Stories of Resilience from Indian Country Volume 2
With families of the Eastern Band of Cherokee Indians (EBCI) quarantining themselves to help stop the spread of COVID-19, an EBCI tribal program is helping provide some exercise time. Cherokee Choices, a diabetes prevention and education program under the EBCI Public Health & Human Services (PHHS) Division, is posting online yoga sessions, hosting an online women’s strength training class, and running a Facebook group for children to help keep them healthy and active. The Cherokee Choices Kids Challenge focuses on exercise, art, and nutrition for children ages 3-12. Robin Callahan, Cherokee Choices program director, said that with this program, EBCI is able to offer additional stress-management tools to tribal members while allowing them to stay in their homes. Although the digital divide poses real problems to internet access, this is an excellent example of a replicable service that can be offered to help improve the well-being of tribal citizens in quarantine throughout Indian Country.
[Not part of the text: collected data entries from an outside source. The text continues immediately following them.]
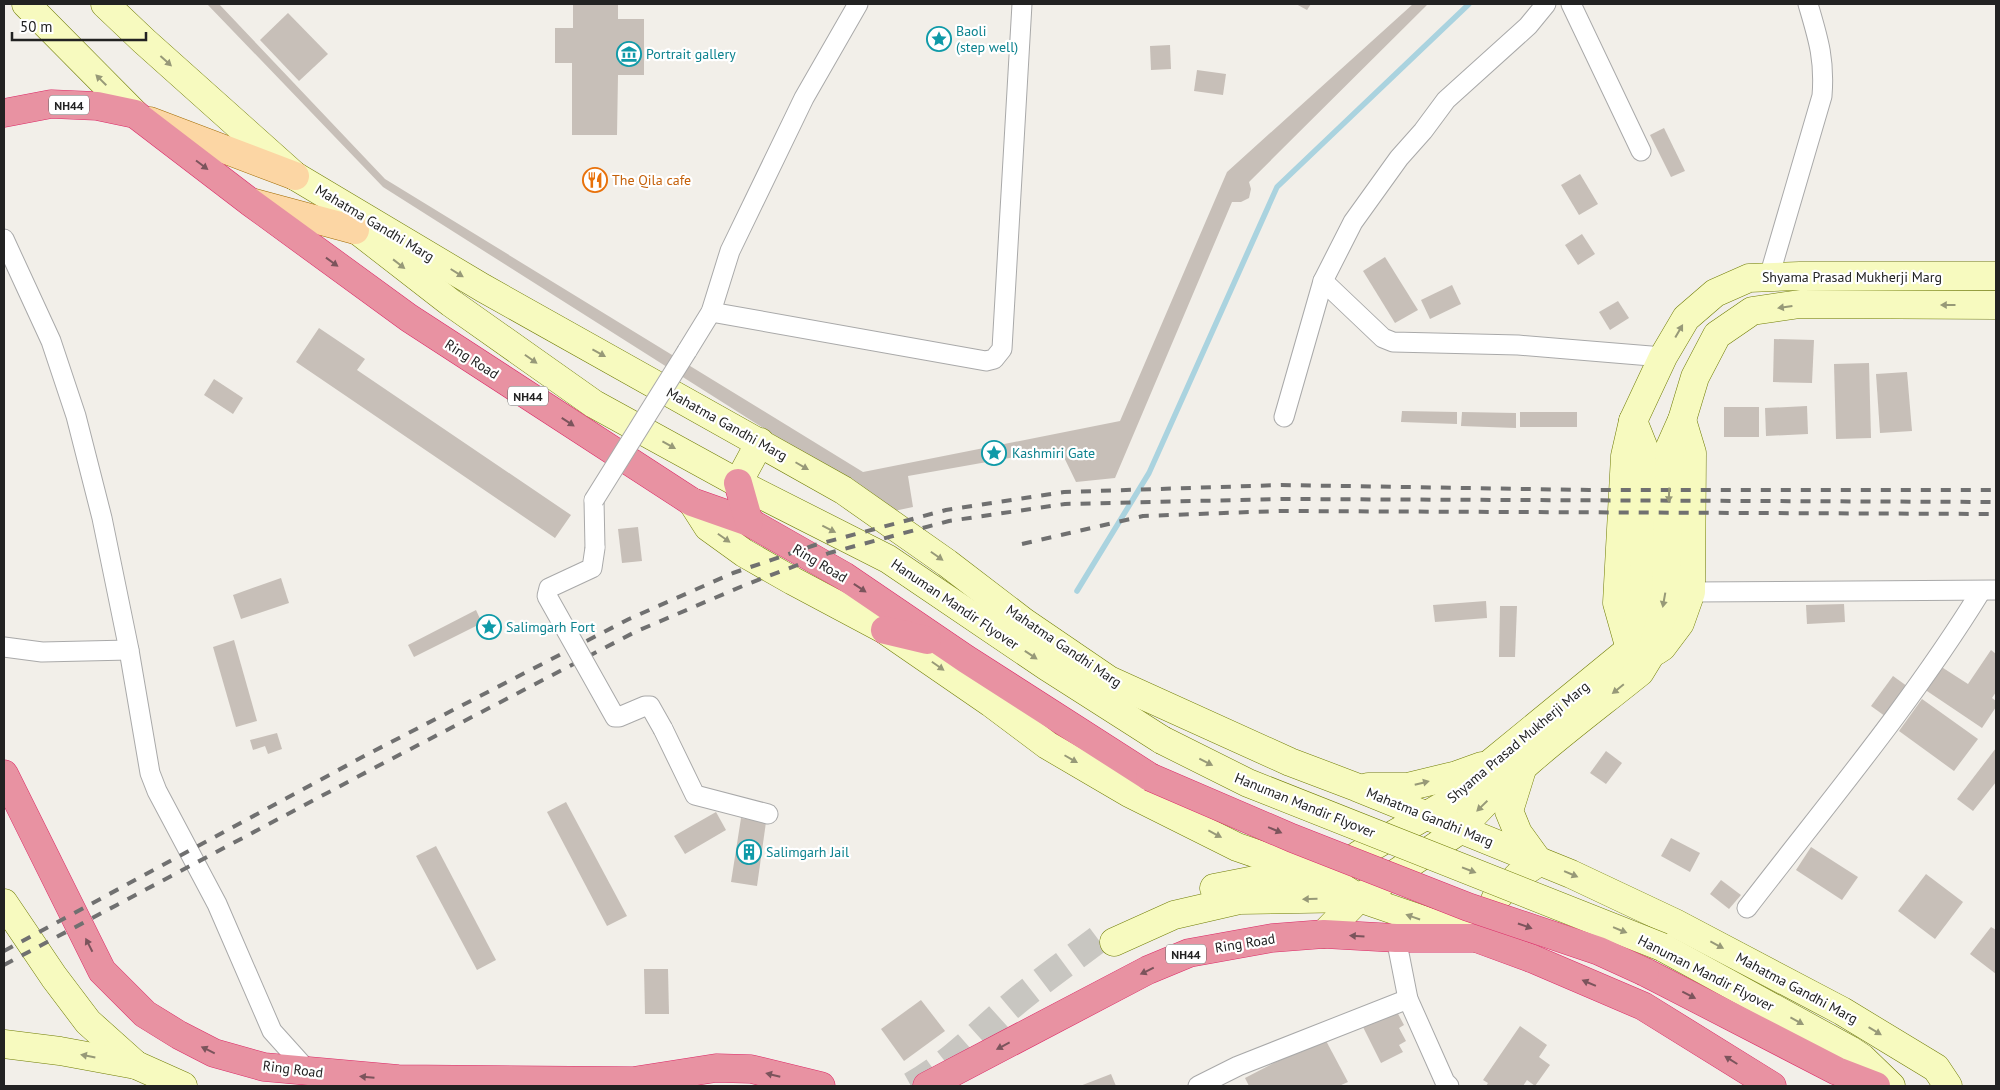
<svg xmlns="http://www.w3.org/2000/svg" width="2000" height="1090" viewBox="0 0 2000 1090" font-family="'PT Sans',sans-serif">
<rect width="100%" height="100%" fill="#f2efe9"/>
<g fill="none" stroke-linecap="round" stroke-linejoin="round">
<polyline stroke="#aad3df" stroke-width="5.5" points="1077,591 1149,473 1277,187 1469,4"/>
</g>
<g fill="#c7bfb8">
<polygon points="207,4 219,4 385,179 863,472 1120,421 1227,172 1413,4 1428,4 1249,182 1251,189 1249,198 1241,202 1232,202 1115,478 1076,482 1060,449 908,476 913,507 894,511 383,187"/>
<polygon points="573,4 618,4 618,19 644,19 644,75 618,75 617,135 572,135 572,63 555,63 555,28 573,28"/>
<polygon points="1296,4 1311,4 1307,10"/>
<polygon points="288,13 328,54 299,81 260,40"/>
<polygon points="1170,45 1171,69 1151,70 1150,46"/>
<polygon points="1197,70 1226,74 1223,95 1194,91"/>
<polygon points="1664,128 1685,171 1671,177 1650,135"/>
<polygon points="1580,174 1598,204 1579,215 1561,185"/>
<polygon points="1582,234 1595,254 1578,265 1565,245"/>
<polygon points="1385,257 1418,310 1395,323 1363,271"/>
<polygon points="1452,285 1461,304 1430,319 1421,300"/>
<polygon points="1618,301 1629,318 1610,330 1599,312"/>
<polygon points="319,328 365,359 357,370 571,515 555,538 296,362"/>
<polygon points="1774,339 1814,340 1812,383 1773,382"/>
<polygon points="1869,363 1871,438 1836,439 1834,364"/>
<polygon points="1907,372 1912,431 1880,433 1876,374"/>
<polygon points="214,379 243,398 233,414 204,395"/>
<polygon points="1807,406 1808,434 1766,436 1765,408"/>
<rect x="1724" y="407" width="35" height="30"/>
<polygon points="1402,411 1457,412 1457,424 1401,422"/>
<polygon points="1462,412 1516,413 1516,428 1461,426"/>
<rect x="1520" y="412" width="57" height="15"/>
<polygon points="638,527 642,561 622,563 618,529"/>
<polygon points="281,578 289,603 241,619 233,595"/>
<polygon points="1486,601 1487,618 1435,622 1433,605"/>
<polygon points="1844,604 1845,622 1807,624 1806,605"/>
<polygon points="1500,606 1517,606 1515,657 1499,657"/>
<polygon points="476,610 482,623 414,657 408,645"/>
<polygon points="234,640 257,721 236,727 213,647"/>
<polygon points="1991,650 1996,654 1996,692 1992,698 1996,701 1996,707 1982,728 1924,689 1940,666 1968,684"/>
<polygon points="1893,676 1911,689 1889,719 1871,706"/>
<polygon points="1922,699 1978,739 1954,771 1899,731"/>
<polygon points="277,733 282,749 268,754 265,746 253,750 250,740"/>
<polygon points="1996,748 1996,782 1973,811 1957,799"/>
<polygon points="1606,751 1622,763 1606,784 1590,773"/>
<polygon points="566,802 627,916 607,926 547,812"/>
<polygon points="716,812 726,830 685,854 674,836"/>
<polygon points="741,818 766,822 757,886 731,882"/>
<polygon points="1671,838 1700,853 1690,872 1661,856"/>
<polygon points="436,846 496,960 477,970 416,856"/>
<polygon points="1811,847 1858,877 1842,900 1796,870"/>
<polygon points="1926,874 1963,902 1935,939 1898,911"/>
<polygon points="1721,880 1741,895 1729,909 1710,894"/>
<polygon points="1991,927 1996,930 1996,974 1970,954"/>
<polygon points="644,969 668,969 669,1014 645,1014"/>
<polygon points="921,1000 945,1031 904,1061 881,1029"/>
<polygon points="1396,1010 1404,1025 1399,1028 1406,1041 1399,1045 1403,1052 1381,1063 1363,1027"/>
<polygon points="1520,1026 1547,1045 1539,1057 1550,1065 1535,1086 1527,1080 1523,1086 1486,1086 1488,1083 1483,1080"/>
<polygon points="1324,1037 1348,1082 1339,1086 1249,1086 1245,1078"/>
<polygon points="1111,1074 1116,1086 1080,1086"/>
</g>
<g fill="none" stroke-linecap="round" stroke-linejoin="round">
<path stroke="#c8c6c1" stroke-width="28" stroke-dasharray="28 14" stroke-linecap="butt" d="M911,1086C947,1066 975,1037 1006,1010C1039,982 1075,957 1109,931"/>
<defs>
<g id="street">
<polyline points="1571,4 1641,151"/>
<polyline points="4,239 51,341 76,416 102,518 129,650 150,773 157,791 217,904 272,1031 308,1071"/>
<path d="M1769,277L1822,96C1825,59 1818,38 1808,4"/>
<polyline points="1323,281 1383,338 1393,342 1518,345 1663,357"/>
<polyline points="711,312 986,361 994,359 1002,349 1022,4"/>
<polyline points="687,351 711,312 730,251 804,98 858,4"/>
<polyline points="1284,417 1323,281 1353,222 1399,158 1423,131 1446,100 1528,26 1546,4"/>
<polyline points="594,500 595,548"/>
<polyline points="1691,592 1996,590"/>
<polyline points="4,647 42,652 129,650"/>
<polyline points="663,729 695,795 768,814"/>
<path d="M1747,908C1827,804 1912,703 1981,591"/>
<polyline points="1396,938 1408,999 1445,1082 1449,1086"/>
<polyline points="1198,1086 1238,1066 1408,999"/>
</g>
<g id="secondary">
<polyline points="26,4 135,114"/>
<polyline points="105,4 144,41 295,176"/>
<polyline points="295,176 483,288 843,490 947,563 1024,622 1109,680 1290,762 1356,787 1571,874 1675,923 1842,1011 1936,1068 1948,1086"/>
<polyline points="348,223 451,303 594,404 738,483 888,559 1046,666 1162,740"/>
<polyline points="738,483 760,442"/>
<polyline points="692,502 708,527 744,553 793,581 885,630 991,703 1047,745 1129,793 1237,847 1327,878 1359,898 1476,938 1496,898 1518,876 1539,862 1518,833 1509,811 1523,766"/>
<polyline points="1630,649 1617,603 1625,456 1633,421 1663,357 1686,318 1715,293 1749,278 1800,276 1996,276"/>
<polyline points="1656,651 1662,647 1680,623 1691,592 1692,453 1682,420"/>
<polyline points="1368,787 1407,787 1457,775 1482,766"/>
<polyline points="1334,873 1360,854 1446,804 1492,762 1630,649 1644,599 1645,549 1645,451 1633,421"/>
<polyline points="1214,888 1265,878 1308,878"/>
<polyline points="4,903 54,977 88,1022 136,1065"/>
<path d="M1324,934L1359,898L1460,830C1512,769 1578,722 1640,672L1651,654L1662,615L1666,589L1670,447L1682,420L1695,377L1717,335L1752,311L1800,304L1996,305"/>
<polyline points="1114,942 1174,915 1239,900 1359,898"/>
<polyline points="1662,947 1850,1050 1862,1058 1891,1086"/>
<polyline points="4,1044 60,1051 136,1065 183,1086"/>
</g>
<g id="primary">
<polyline points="150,121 295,176"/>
<polyline points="251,202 355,230"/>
</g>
<g id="highway">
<polyline points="4,113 51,104 97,106 135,114 250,202 409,318 692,502 749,522 844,576 966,659 1150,777"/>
<polyline points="738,483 749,522"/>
<polyline points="885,630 927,640"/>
<polyline points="4,774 102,971 145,1014 179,1035 214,1053 264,1067 398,1079 633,1081 716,1068 751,1069 821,1086"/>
<polyline points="1645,972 1837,1071 1876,1086"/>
<polyline points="927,1086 1148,970 1189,953 1272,938 1324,934 1396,938 1476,938 1533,959 1643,1006 1772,1086"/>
</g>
</defs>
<use href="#street" stroke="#a9a9a9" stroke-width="21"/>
<use href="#secondary" stroke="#707d05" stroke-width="29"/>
<use href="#primary" stroke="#a06b00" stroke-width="29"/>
<use href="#highway" stroke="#dc2a67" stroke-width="29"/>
<use href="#street" stroke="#fff" stroke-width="19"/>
<use href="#secondary" stroke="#f7fabf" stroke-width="28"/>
<use href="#primary" stroke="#fcd6a4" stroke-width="28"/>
<use href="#highway" stroke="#e892a2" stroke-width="28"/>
<g stroke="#707070" stroke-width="4" stroke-dasharray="10 10" stroke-linecap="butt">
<polyline points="1022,544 1143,516 1279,511 1996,514"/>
<polyline points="4,951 368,754 629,619 733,573 815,545 946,510 1064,492 1282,485 1589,490 1996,490"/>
<polyline points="4,965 376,767 635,632 745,585 829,553 949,521 1065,504 1281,499 1996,502"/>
</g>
<defs>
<g id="street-bridge">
<polyline points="594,500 687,351"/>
<polyline points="595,548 592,568 549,588 547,596 615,717 619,717 645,706 650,706 663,729"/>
</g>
<polyline id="secondary-bridge" points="1162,740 1248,783 1662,947"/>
<polyline id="highway-bridge" points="1150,777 1292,838 1468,907 1599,951 1645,972"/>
</defs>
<use href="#street-bridge" stroke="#a9a9a9" stroke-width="21" stroke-linecap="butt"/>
<use href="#secondary-bridge" stroke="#707d05" stroke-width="29" stroke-linecap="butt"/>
<use href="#highway-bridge" stroke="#dc2a67" stroke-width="29" stroke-linecap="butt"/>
<use href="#street-bridge" stroke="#fff" stroke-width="19"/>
<use href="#secondary-bridge" stroke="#f7fabf" stroke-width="28"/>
<use href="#highway-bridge" stroke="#e892a2" stroke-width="28"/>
</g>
<defs><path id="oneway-solid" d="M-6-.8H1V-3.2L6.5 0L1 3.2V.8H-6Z" transform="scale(1.25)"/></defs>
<g fill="#979978">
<use href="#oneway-solid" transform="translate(166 61) rotate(42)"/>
<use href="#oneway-solid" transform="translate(101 80) rotate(-135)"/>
<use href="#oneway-solid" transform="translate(399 264) rotate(38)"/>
<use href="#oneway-solid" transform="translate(457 273) rotate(32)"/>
<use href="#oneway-solid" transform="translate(1948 305) rotate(-180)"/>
<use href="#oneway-solid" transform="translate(1785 307) rotate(172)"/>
<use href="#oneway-solid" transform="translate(1679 331) rotate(-60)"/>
<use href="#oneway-solid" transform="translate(599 353) rotate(29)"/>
<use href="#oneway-solid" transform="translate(531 359) rotate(35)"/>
<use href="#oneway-solid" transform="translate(669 445) rotate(29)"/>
<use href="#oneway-solid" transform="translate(802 466) rotate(30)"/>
<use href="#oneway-solid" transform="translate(1669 495) rotate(92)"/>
<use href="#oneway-solid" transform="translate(829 529) rotate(27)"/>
<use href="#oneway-solid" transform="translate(724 538) rotate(35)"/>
<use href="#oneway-solid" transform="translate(937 556) rotate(35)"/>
<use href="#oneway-solid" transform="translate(1664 600) rotate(100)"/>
<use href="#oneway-solid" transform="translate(1031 655) rotate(34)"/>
<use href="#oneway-solid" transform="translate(938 666) rotate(35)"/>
<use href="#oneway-solid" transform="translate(1618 689) rotate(141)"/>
<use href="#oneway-solid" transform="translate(1071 759) rotate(30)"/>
<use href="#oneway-solid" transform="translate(1206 762) rotate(27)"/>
<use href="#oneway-solid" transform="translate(1422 783) rotate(-14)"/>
<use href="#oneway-solid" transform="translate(1482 806) rotate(136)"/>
<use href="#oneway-solid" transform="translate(1215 834) rotate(28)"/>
<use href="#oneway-solid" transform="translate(1469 870) rotate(21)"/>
<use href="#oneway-solid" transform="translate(1571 874) rotate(23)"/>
<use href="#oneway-solid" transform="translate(1310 899) rotate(179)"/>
<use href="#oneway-solid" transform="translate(1413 917) rotate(-161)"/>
<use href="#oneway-solid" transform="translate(1620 930) rotate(22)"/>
<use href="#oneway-solid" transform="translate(1717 945) rotate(28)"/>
<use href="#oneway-solid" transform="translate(1797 1021) rotate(29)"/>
<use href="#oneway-solid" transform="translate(1875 1031) rotate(31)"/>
<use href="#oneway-solid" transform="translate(88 1056) rotate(-169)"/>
</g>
<g fill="#7b545c">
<use href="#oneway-solid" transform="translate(202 165) rotate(37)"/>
<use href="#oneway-solid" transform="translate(332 262) rotate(36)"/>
<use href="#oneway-solid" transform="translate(568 422) rotate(33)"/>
<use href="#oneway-solid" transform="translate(860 588) rotate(34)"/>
<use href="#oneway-solid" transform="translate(1275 830) rotate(23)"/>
<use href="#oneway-solid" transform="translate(1525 926) rotate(19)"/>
<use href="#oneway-solid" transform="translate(1357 936) rotate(-177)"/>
<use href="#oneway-solid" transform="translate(89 945) rotate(-117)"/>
<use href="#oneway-solid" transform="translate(1147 971) rotate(154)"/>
<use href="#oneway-solid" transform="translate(1589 983) rotate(-157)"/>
<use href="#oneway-solid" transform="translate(1689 995) rotate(27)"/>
<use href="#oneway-solid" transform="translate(1003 1046) rotate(152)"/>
<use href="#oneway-solid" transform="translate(208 1050) rotate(-154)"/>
<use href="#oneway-solid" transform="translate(1731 1060) rotate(-148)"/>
<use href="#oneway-solid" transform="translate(773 1075) rotate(-166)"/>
<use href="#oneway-solid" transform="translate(367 1077) rotate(-175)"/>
</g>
<defs>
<symbol id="sight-ring" viewBox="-11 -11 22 22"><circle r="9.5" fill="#fff" stroke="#0f9aa8" stroke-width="1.5"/><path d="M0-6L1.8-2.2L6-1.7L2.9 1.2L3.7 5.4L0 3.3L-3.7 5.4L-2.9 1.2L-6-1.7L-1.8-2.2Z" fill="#0f9aa8"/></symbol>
<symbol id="museum-ring" viewBox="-11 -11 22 22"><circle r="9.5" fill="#fff" stroke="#0f9aa8" stroke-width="1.5"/><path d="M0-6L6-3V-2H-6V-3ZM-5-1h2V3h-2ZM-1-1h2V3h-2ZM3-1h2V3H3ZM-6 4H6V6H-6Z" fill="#0f9aa8"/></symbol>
<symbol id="restaurant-ring" viewBox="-11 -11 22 22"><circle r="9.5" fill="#fff" stroke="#e8710a" stroke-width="1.5"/><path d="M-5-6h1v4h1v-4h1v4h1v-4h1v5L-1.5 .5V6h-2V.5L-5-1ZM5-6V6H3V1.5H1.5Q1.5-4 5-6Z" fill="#e8710a"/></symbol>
<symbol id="building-ring" viewBox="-11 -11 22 22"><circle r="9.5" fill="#fff" stroke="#0f9aa8" stroke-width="1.5"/><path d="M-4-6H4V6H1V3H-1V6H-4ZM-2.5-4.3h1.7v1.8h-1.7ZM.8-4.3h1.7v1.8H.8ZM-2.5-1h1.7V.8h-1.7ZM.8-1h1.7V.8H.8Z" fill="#0f9aa8"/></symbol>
</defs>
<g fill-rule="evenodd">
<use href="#sight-ring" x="925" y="25" width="28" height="28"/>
<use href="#museum-ring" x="615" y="40" width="28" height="28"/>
<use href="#restaurant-ring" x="581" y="166" width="28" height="28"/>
<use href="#sight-ring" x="980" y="439" width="28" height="28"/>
<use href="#sight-ring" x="475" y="613" width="28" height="28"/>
<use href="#building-ring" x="735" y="838" width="28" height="28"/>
</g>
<g text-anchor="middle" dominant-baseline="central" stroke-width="4.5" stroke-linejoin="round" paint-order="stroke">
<g fill="#fff" stroke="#646464" stroke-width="1">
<rect x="49" y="95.5" width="40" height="19" rx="4"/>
<rect x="508" y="386.5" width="40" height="19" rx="4"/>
<rect x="1166" y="944.5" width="40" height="19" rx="4"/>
</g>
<g font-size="12" font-weight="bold" fill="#222">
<text x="69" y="105">NH44</text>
<text x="528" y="396">NH44</text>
<text x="1186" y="954">NH44</text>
</g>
<g font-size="14" fill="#0d838f" stroke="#fff" text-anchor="start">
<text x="956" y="31">Baoli<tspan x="956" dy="16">(step well)</tspan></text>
<text x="646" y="54">Portrait gallery</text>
<text x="1012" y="453">Kashmiri Gate</text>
<text x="506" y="627">Salimgarh Fort</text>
<text x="766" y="852">Salimgarh Jail</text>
</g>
<g font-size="14" fill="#c56008" stroke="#fff" text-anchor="start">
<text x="612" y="180">The Qila cafe</text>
</g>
<g font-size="14" fill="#222" stroke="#fff">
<text transform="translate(375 223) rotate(31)">Mahatma Gandhi Marg</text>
<text x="1852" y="277">Shyama Prasad Mukherji Marg</text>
<text transform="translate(472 359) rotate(33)">Ring Road</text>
<text transform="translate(727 424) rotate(29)">Mahatma Gandhi Marg</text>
<text transform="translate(820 563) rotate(31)">Ring Road</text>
<text transform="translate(955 604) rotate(34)">Hanuman Mandir Flyover</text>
<text transform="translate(1064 646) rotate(34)">Mahatma Gandhi Marg</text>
<text transform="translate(1518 742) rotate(-40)">Shyama Prasad Mukherji Marg</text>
<text transform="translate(1305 805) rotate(22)">Hanuman Mandir Flyover</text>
<text transform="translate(1430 817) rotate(22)">Mahatma Gandhi Marg</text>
<text transform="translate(1245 943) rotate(-9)">Ring Road</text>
<text transform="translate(1706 973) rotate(27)">Hanuman Mandir Flyover</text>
<text transform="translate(1797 988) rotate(28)">Mahatma Gandhi Marg</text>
<text transform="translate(293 1069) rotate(7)">Ring Road</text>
</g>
</g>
<rect width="2000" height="1090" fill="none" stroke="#222222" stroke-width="10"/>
<path d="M12 32v8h134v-8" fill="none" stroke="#222222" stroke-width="2.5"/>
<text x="20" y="32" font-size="15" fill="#222222" stroke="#ffffff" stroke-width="4" paint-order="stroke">50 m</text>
</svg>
For those of us missing community or prayer, the Association on American Indian Affairs began a new weekly tradition this past Friday with the #ShareHealing campaign. Beginning at 5 p.m. Eastern Time each Friday, people across Indian Country are invited to join in 20 minutes united together in spirit and share, where appropriate, what we are doing to pray, meditate, or share healing thoughts.
Outside of Indian Country, we are also witnessing incredible examples of communities coming together (though at a safe distance) to defeat the invisible enemy. In New York City, the hardest-hit area in the United States, more than 76,000 healthcare workers have volunteered to help hospitals fight coronavirus. New York Governor Andrew Cuomo praised the heroism of volunteers and front-line workers: “Being a first responder today, being a public health official, working in a hospital, working with senior citizens, this is really an act of love, of courage.” In a video shared on Twitter, New Yorkers came to their windows and balconies to show their appreciation in a wonderful display of unity. This organized display was coordinated through social media and the #ClapBecauseWeCare campaign, which is still ongoing. The campaign is already having an effect, boosting the morale of health care workers in the city.
For anyone wondering how they can get involved and contribute, the Decolonizing Wealth Project has launched a rapid response fund to provide emergency support for the most vulnerable Native American families and communities impacted by COVID-19. As Edgar Villanueva, the creator of the fund, notes, “in these times, Native American families turn to trusted community organizations for support and resources. In turn, we want to generously support Native American nonprofits on the ground who are caring for our most vulnerable.” At the time of publication, the fund has already raised more than $42,000 for vulnerable tribal communities. Health Affairs, a peer-reviewed healthcare journal, has published a list of other opportunities to offer a hand to the most vulnerable among us in Indian Country. Please donate if you are able.